**WORK INSTRUCTION:** Isolate every line in the records below with "pydiggs" in it.

[MATERIAL FOR THIS TASK — start]

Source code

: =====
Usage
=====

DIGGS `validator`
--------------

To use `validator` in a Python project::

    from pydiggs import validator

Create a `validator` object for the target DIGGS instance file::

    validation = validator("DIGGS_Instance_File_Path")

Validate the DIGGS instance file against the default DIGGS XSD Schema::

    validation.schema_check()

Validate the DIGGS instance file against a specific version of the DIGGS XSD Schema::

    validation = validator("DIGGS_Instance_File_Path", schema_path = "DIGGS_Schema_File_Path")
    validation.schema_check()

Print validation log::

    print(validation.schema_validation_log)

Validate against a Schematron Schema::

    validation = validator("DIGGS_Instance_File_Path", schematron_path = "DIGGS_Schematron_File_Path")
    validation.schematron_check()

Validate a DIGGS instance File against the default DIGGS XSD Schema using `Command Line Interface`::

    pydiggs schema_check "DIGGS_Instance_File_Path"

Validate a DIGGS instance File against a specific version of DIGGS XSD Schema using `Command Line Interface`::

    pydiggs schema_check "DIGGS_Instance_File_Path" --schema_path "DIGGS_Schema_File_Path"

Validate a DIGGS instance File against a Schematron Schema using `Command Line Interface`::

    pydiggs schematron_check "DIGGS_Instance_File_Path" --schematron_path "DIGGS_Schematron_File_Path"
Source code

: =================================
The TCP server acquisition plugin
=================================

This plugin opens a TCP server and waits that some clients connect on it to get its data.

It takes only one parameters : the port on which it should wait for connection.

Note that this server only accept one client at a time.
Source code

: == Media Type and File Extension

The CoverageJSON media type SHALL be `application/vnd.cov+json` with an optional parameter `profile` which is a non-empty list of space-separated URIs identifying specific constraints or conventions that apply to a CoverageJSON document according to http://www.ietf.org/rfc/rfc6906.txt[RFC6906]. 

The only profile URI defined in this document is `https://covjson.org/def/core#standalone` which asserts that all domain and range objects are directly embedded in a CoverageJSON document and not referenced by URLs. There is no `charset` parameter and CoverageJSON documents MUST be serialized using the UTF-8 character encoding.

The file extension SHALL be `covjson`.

[MATERIAL FOR THIS TASK — finish]

**RESULT OF THE EXERCISE:**
    from pydiggs import validator
    pydiggs schema_check "DIGGS_Instance_File_Path"
    pydiggs schema_check "DIGGS_Instance_File_Path" --schema_path "DIGGS_Schema_File_Path"
    pydiggs schematron_check "DIGGS_Instance_File_Path" --schematron_path "DIGGS_Schematron_File_Path"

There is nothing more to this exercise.